Un matin, le capitaine entra dans le salon du cottage, où Anna était seule avec le petit malade couché sur le divan.

La surprise de la trouver seule le priva de sa présence d'esprit habituelle, il tressaillit.

«Je croyais les misses Musgrove ici;» puis il alla vers la fenêtre pour se remettre et décider quelle attitude il prendrait.

«Elles sont en haut avec ma sœur, et vont bientôt descendre,» répondit Anna toute confuse.

Si l'enfant ne l'avait pas appelée, elle serait sortie pour délivrer le capitaine aussi bien qu'elle-même. Il resta à la fenêtre, et après avoir poliment demandé des nouvelles du petit garçon, il garda le silence. Anna s'agenouilla devant l'enfant, qui lui demandait quelque chose, et ils restèrent ainsi quelques instants, quand, à sa grande satisfaction, elle vit entrer quelqu'un. C'était Charles Hayter, qui ne fut guère plus content de trouver là le capitaine, que celui-ci ne l'avait été d'y trouver Anna.

Tout ce qu'elle put dire fut:

«Comment vous portez-vous? Veuillez vous asseoir. Mon frère et ma sœur vont descendre.»

Wenvorth quitta la fenêtre et parut disposé à causer avec Hayter, mais, voyant celui-ci prendre un journal, il retourna à la fenêtre. Bientôt la porte restée entr'ouverte fut poussée par l'autre petit garçon, enfant de deux ans, décidé et hardi.
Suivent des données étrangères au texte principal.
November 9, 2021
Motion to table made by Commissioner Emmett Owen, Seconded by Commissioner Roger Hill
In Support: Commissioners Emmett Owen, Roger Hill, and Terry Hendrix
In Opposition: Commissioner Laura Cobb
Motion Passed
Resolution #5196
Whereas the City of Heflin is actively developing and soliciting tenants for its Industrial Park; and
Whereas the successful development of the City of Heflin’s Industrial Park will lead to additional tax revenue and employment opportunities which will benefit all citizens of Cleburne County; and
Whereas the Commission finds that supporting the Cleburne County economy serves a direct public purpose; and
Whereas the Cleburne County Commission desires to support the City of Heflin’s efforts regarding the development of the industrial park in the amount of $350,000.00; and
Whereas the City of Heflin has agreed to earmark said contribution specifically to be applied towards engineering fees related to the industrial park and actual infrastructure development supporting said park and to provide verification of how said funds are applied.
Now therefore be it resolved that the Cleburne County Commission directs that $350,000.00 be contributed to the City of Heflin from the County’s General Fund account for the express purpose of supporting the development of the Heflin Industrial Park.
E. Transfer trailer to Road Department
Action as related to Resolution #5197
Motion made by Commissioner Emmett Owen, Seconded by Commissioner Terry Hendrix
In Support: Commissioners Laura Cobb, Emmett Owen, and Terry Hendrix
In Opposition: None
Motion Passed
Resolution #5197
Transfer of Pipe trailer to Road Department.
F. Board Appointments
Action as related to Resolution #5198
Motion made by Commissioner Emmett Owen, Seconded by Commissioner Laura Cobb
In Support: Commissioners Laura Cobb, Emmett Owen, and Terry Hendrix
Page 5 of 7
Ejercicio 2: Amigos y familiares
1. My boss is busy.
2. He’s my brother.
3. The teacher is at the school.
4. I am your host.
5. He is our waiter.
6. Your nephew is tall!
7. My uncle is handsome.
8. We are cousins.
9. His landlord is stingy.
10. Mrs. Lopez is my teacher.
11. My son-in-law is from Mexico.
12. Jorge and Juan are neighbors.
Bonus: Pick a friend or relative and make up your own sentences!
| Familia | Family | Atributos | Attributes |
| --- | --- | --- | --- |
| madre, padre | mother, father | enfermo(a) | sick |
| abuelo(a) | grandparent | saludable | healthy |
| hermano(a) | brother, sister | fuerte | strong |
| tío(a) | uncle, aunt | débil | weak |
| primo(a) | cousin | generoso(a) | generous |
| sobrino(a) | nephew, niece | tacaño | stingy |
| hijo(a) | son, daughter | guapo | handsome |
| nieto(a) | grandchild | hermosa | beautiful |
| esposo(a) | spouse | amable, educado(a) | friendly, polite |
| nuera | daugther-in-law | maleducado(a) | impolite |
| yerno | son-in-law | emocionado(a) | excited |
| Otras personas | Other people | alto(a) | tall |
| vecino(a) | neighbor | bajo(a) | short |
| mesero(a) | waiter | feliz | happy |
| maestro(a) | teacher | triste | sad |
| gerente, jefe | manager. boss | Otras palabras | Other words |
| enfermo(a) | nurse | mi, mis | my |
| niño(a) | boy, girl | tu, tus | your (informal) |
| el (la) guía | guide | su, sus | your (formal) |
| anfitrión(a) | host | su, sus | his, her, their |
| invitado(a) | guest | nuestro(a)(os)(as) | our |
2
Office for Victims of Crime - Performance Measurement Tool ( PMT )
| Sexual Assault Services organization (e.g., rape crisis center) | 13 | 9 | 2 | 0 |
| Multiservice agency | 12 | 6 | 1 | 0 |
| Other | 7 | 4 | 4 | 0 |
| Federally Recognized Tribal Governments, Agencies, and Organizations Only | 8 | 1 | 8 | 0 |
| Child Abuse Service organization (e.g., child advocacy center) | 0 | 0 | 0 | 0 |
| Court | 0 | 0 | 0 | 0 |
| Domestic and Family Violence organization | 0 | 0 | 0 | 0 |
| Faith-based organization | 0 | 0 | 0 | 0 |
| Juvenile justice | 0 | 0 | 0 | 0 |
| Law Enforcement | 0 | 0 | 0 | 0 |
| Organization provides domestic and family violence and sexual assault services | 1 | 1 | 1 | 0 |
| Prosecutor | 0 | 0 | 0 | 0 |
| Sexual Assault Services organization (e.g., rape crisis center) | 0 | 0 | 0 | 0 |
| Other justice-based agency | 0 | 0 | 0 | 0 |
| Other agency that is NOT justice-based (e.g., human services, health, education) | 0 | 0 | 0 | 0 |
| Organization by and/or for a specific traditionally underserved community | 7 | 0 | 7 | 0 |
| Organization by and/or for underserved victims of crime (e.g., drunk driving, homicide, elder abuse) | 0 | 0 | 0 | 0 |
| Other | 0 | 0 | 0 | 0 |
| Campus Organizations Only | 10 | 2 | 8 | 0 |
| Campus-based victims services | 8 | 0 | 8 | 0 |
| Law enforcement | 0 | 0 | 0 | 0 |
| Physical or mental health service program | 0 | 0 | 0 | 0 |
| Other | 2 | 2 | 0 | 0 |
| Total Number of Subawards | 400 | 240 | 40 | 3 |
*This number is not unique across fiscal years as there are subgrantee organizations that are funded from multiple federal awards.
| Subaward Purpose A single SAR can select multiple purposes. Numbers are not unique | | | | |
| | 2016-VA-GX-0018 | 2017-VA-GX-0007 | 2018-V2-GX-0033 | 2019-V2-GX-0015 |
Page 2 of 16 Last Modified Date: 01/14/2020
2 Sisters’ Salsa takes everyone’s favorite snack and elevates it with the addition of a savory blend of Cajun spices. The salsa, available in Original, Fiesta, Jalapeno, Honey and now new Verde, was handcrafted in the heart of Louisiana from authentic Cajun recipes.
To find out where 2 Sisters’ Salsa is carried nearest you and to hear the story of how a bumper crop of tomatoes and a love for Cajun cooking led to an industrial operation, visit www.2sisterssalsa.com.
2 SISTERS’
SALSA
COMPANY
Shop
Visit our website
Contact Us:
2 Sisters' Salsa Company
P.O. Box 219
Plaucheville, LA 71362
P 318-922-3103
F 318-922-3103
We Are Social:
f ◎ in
Il alla au divan et réclama une friandise; comme il ne s'en trouvait pas là, il demanda un jouet; il s'accrocha à la robe de sa tante, et elle ne put s'en débarrasser. Elle pria, ordonna, voulut le repousser, mais l'enfant trouvait grand plaisir à grimper sur son dos:

«Walter, ôtez-vous, méchant enfant, je suis très mécontente de vous.

—Walter, cria Charles Hayter, pourquoi n'obéissez-vous pas? Entendez-vous votre tante? Venez près de moi, Walter, venez près du cousin Charles.»